Brano proposto:
++++++++
Gli esperti lo hanno ribadito a più riprese. Ma con risultati poco soddisfacenti. La pandemia da Coronavirus ha fatto crollare le donazioni di latte umano, effettuate dalle donne diventate mamme da poche settimane con l’intento di fornire un’opportunità a tutti quei neonati (compresi i prematuri) che non possono essere allattati al seno. Diverse le banche ospedaliere che hanno registrato un calo nell’affluenza femminile. E, di conseguenza, nelle quantità di latte ricevuto, da mettere a disposizione dei bambini che non possono essere nutriti al seno dalle proprie mamme.
L’appello giunge nella giornata mondiale dedicata alla donazione del latte umano (19 maggio). E affonda le radici nei numeri raccolti tra gli ospedali dotati di una banca – 39 in Italia, concentrati perlopiù nelle Regioni del Centro e del Nord del Paese – nell’ultimo anno.
Quando il latte materno è assente o insufficiente, il latte umano donato rappresenta l’alimento per eccellenza per i neonati prematuri. Per molti di questi bambini, soprattutto quelli più critici e prematuri, il latte materno può non essere disponibile almeno nel primo periodo dopo il parto. I principali vantaggi del ricorso al latte umano donato sono rappresentati dalla riduzione dell’incidenza di intolleranza alimentare, di enterocolite necrotizzante, di displasia broncopolmonare, di sepsi e di altre infezioni, di retinopatia del prematuro, dal miglioramento dello sviluppo cerebrale e neurocognitivo e dal precoce raggiungimento dell’alimentazione enterale esclusiva.
++++++++
Contenuto trascritto delle pagine:
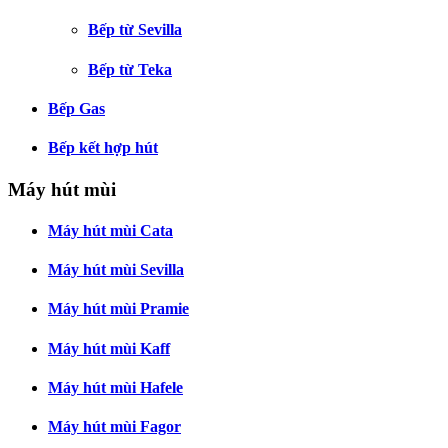
Bếp từ Sevilla
Bếp từ Teka
Bếp Gas
Bếp kết hợp hút
Máy hút mùi
Máy hút mùi Cata
Máy hút mùi Sevilla
Máy hút mùi Pramie
Máy hút mùi Kaff
Máy hút mùi Hafele
Máy hút mùi Fagor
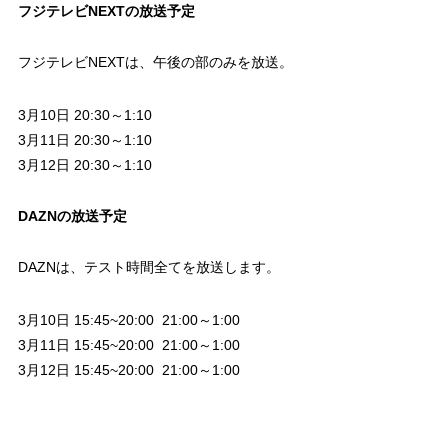
フジテレビNEXTの放送予定
フジテレビNEXTは、午後の部のみを放送。
3月10日 20:30～1:10
3月11日 20:30～1:10
3月12日 20:30～1:10
DAZNの放送予定
DAZNは、テスト時間全てを放送します。
3月10日 15:45~20:00 21:00～1:00
3月11日 15:45~20:00 21:00～1:00
3月12日 15:45~20:00 21:00～1:00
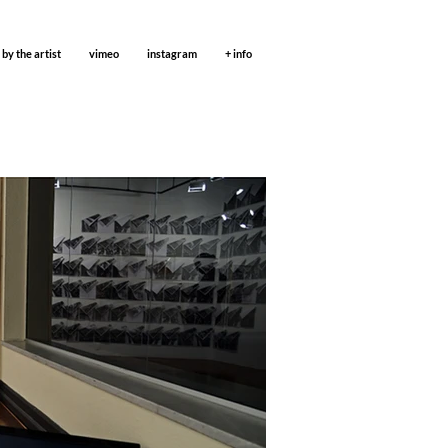
 by the artist
vimeo
instagram
+ info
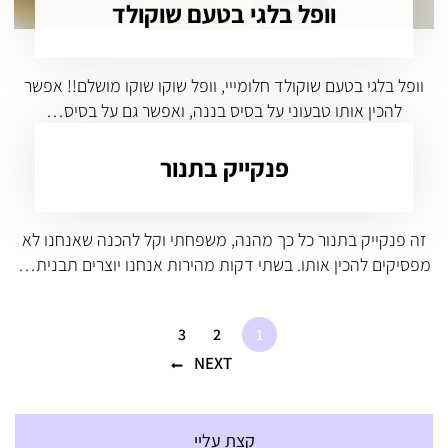
וופל בלגי בטעם שוקולד
וופל בלגי בטעם שוקולד חלומייי, וופל שוקו שוקו מושלם!! אפשר
להכין אותו טבעוני על בסיס בננה, ואפשר גם על בסיס…
פנקייק בתנור
זה פנקייק בתנור כל כך מהנה, משפחתי וקל להכנה שאנחנו לא
מפסיקים להכין אותו. בשתי דקות מהירות אנחנו יוצרים תבנית…
3
2
1
NEXT
קצת עליי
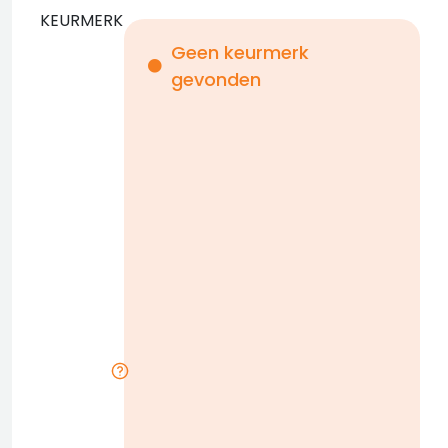
KEURMERK
Geen keurmerk
gevonden
i
n
b
D
w
n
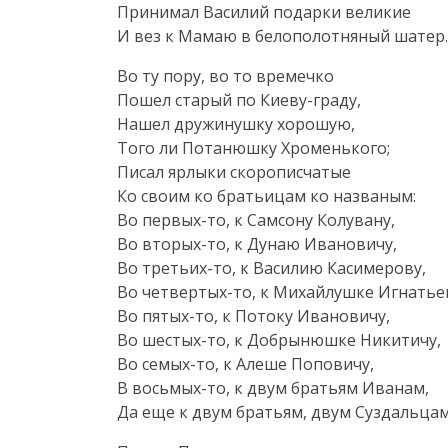
Принимал Василий подарки великие
И вез к Мамаю в белополотняный шатер.
Во ту пору, во то времечко
Пошел старый по
Киеву-граду
,
Нашел дружинушку хорошую,
Того ли Потанюшку Хроменького;
Писал ярлыки скорописчатые
Ко своим ко братьицам ко названым:
Во
первых-то
, к Самсону Колувану,
Во
вторых-то
, к Дунаю Ивановичу,
Во
третьих-то
, к Василию Касимерову,
Во
четвертых-то
, к Михайлушке Игнатье
Во
пятых-то
, к Потоку Ивановичу,
Во
шестых-то
, к Добрынюшке Никитичу,
Во
семых-то
, к Алеше Поповичу,
В
восьмых-то
, к двум братьям Иванам,
Да еще к двум братьям, двум Суздальцам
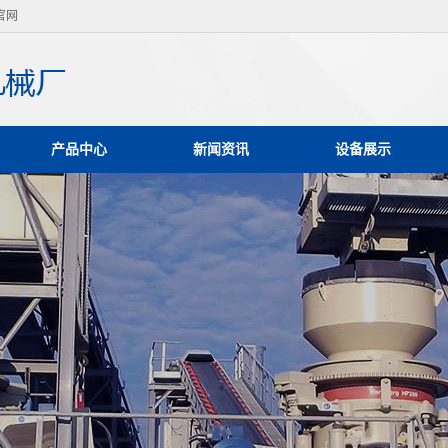
官网
产品中心
新闻资讯
设备展示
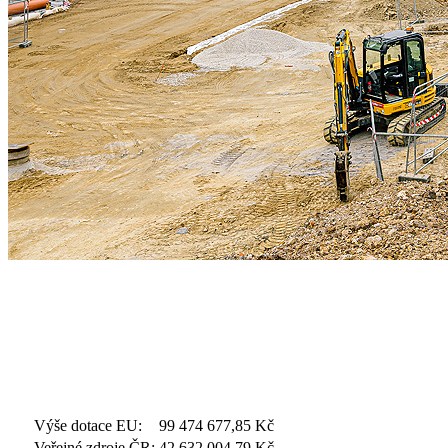
Výše dotace EU:
99 474 677,85
Kč
Veřejné zdroje ČR:
42 632 004,79
Kč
++++++++
Esercizio:
Trascrivi senza modifiche il tratto del brano sulle donazioni di latte umano che va da "L’appello giunge nella" fino a "Paese – nell’ultimo anno.".

Svolgimento:
L’appello giunge nella giornata mondiale dedicata alla donazione del latte umano (19 maggio). E affonda le radici nei numeri raccolti tra gli ospedali dotati di una banca – 39 in Italia, concentrati perlopiù nelle Regioni del Centro e del Nord del Paese – nell’ultimo anno.